*** SUPPLIED TEXT ***

Victor Hugo: Romancier de l’Abîme
Travailleurs de la mer
- Author: editor J. Hiddleston
- Title: Victor Hugo, Romancier de l’Abîme (essays)
- Published: 2002
- List Reading Challenges 2018
- Monthly reading planning
- Here is the list of the French Books Read.
- I have included reviews of books 2017 – 2018.
- Perhaps you can find a book you’d like to read!
Introduction:
- If you are interested reading any books by Victor Hugo
- ..it is always nice to have some back round information
- …you might not know!
- I’m reading Les Miserables at the moment
- …and want to read Hugo’s
- Dernier jour d’un condamné
- Travailleurs de la mer
- Here are a few notes I made after reading these essays.
Structure: 11 essays
7 essays in French
4 essays in English
Ch 2: Dernier jour d’un condamné
- Victor Hugo abandons ‘romanticisme noir’
- …in Bug-Jargal and Han d’Island.
- ..for romantic realism in Dernier jour d’un condamné.
- Hugo creates a character
- who presents arguments against capital punishment. (voice of V Hugo)
- Hugo uses the first person narrative.
- Trivia:…character never reveals the crime committed
- Trivia:…character reveals sarcastic bravoure
- ….rather than remorse for his crime.
Ch 6: Travailleurs de la mer
- In this chapter Delphine Glees draws my attention
- not only to Hugo’s writing Les Travalleurs de la mer
- but also to the drawing he made to accompany the book.
- Drawings do not represent the reality
- …but the fluctuating conditions of the sea and ships.
- Hugo stresses the impossibility of remaining stable in the world.
V. Hugo was also an artist
Ch 8: L’Homme qui rit
- This was a difficult chapter to understand
- because I have not read Hugo’s L’Homme qui rit.
- In this work Hugo uses costumes to reflect
- the personalities of the characters
- …and at times a sense of danger.
- Clothes are iridescent, opaque, white, black
- …and at time sparkling with lies!
- Themes Hugo often uses are:
- Gullibility (crédulité) of people (easily fooled)
- Poke fun at the grotesque – Quasimodo- in
- Notre-Dame de Paris …to forget their own misery.
- Manipulation of the aristocracy
- …sometimes court jesters are smarter than the king!
Ch 10: Barriers
- Hugo is fascinated by barriers…they are
- fragile, arbitrary and at times not ‘watertight’. (étanché)

*** DATA SECTION ***

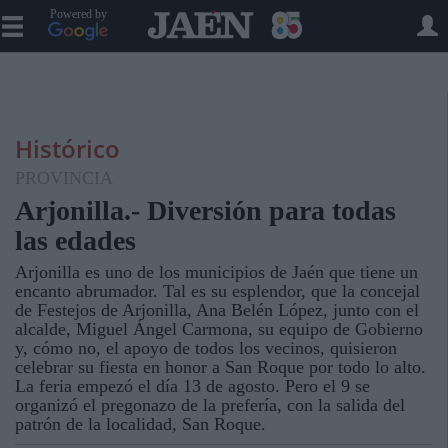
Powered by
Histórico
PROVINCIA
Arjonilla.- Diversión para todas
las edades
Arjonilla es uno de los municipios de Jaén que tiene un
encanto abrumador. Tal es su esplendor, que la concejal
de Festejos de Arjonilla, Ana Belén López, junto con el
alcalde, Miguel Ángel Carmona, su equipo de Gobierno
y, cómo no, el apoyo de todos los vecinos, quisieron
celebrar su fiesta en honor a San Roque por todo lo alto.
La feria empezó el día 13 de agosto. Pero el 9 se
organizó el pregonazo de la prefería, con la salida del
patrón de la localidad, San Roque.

***
*** DATA SECTION ***

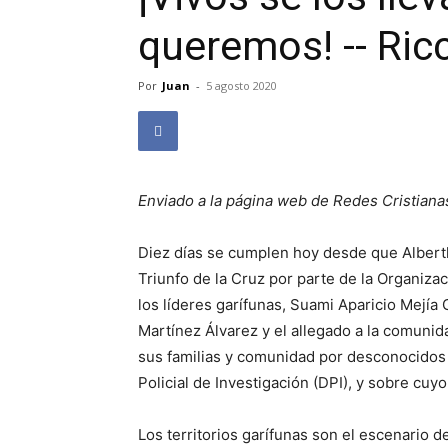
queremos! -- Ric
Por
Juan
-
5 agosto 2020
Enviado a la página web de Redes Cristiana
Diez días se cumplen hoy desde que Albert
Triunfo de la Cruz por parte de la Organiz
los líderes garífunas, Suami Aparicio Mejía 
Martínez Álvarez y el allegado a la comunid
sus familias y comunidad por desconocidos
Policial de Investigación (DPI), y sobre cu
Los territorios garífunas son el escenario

***
*** DATA SECTION ***

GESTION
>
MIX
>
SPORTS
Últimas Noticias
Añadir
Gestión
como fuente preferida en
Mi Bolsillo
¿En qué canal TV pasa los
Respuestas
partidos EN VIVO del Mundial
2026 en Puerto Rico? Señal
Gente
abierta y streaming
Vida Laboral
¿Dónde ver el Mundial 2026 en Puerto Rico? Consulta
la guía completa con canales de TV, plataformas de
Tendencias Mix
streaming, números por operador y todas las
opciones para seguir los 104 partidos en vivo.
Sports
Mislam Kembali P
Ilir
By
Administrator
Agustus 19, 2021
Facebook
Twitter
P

***

**DIRECTIONS:**
1) In the Victor Hugo notes, how many of the collection's essays are written in English?
2) Transcribe the part of the Victor Hugo notes between "Ch 6: Travailleurs" and "L’Homme qui rit.", inclusive.

**TASK-BY-TASK OUTPUTS:**
1) Four of the eleven essays are in English.

2)
Ch 6: Travailleurs de la mer
- In this chapter Delphine Glees draws my attention
- not only to Hugo’s writing Les Travalleurs de la mer
- but also to the drawing he made to accompany the book.
- Drawings do not represent the reality
- …but the fluctuating conditions of the sea and ships.
- Hugo stresses the impossibility of remaining stable in the world.
V. Hugo was also an artist
Ch 8: L’Homme qui rit
- This was a difficult chapter to understand
- because I have not read Hugo’s L’Homme qui rit.